== INSTRUCTIONS FOR THE TASK ==
Pick out each line in the records that contains the word "avec", and copy those lines.

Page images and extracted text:
<<<<

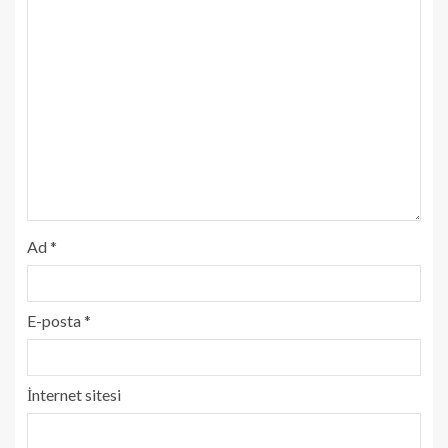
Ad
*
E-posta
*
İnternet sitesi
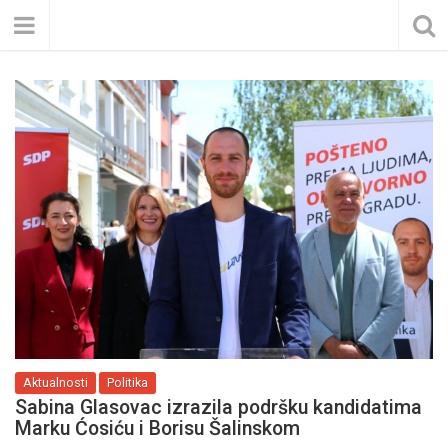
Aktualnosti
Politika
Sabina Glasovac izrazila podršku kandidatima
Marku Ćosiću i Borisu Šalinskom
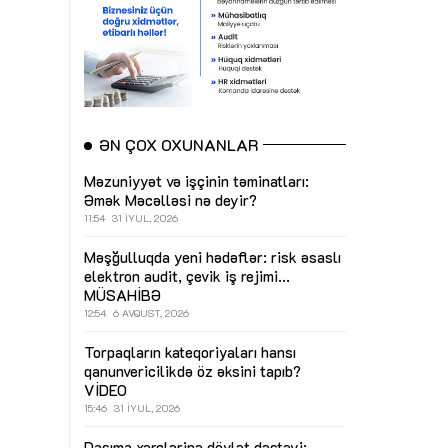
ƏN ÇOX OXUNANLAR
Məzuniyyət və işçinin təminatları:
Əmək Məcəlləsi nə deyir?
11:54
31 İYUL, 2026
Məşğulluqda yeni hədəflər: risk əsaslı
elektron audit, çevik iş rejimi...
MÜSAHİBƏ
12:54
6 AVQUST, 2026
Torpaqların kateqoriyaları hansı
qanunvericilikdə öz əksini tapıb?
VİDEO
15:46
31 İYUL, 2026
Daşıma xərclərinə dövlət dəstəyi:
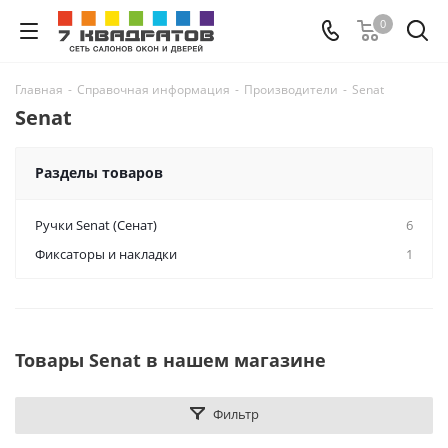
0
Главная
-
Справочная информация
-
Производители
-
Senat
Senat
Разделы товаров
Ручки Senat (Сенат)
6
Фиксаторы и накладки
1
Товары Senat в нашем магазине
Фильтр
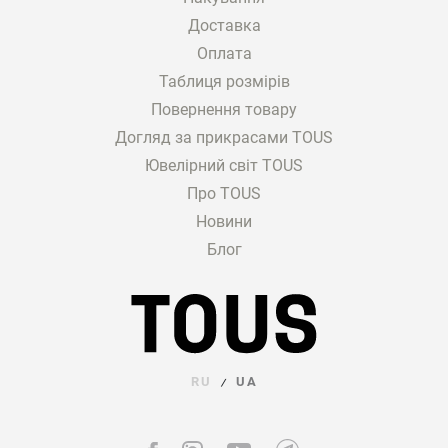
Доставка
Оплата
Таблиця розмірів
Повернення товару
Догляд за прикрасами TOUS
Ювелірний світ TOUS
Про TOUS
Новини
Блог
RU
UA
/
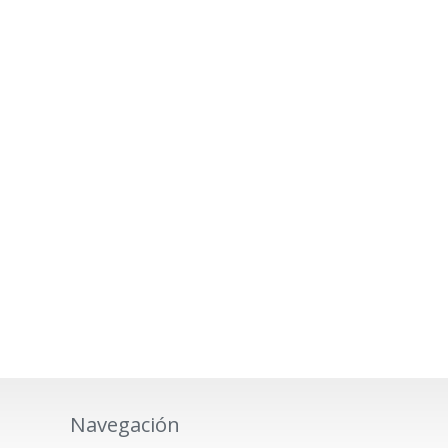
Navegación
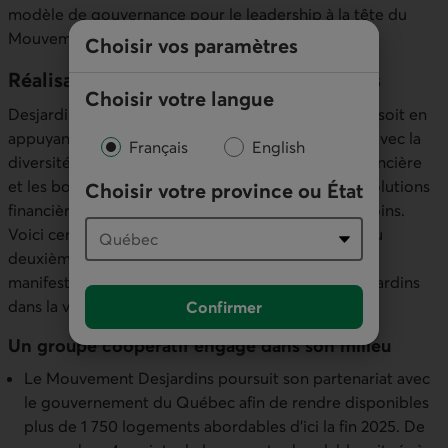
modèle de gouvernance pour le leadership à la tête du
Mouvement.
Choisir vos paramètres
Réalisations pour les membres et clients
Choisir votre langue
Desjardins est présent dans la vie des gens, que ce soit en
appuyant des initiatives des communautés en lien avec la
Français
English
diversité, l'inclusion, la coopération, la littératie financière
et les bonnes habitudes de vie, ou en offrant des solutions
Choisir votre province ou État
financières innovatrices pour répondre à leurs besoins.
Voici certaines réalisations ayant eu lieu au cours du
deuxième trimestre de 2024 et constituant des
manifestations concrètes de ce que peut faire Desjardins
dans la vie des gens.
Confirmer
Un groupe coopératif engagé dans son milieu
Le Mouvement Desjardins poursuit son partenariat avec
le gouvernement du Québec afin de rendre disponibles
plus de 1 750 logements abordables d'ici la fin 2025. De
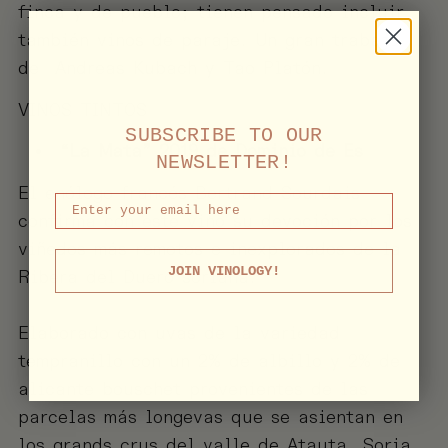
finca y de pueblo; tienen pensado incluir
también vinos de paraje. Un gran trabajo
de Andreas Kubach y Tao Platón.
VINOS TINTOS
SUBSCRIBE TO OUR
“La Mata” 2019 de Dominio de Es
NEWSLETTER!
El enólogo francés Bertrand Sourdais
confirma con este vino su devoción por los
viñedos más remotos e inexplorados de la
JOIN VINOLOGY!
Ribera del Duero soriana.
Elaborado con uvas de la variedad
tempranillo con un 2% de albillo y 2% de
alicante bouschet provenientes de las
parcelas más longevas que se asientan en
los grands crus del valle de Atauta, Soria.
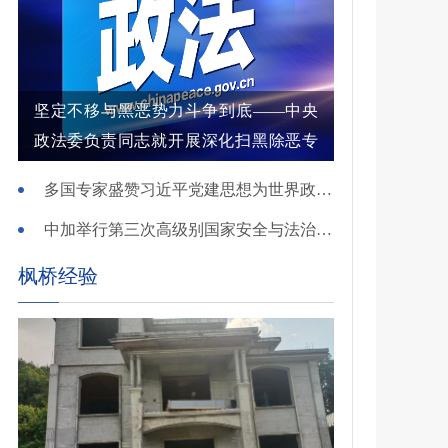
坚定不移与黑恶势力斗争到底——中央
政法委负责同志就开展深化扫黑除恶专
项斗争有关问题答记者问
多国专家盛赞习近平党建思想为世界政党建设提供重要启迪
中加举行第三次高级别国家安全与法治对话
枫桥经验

>>>>

== EXERCISE SOLUTION ==
appuyant des initiatives des communautés en lien avec la
Le Mouvement Desjardins poursuit son partenariat avec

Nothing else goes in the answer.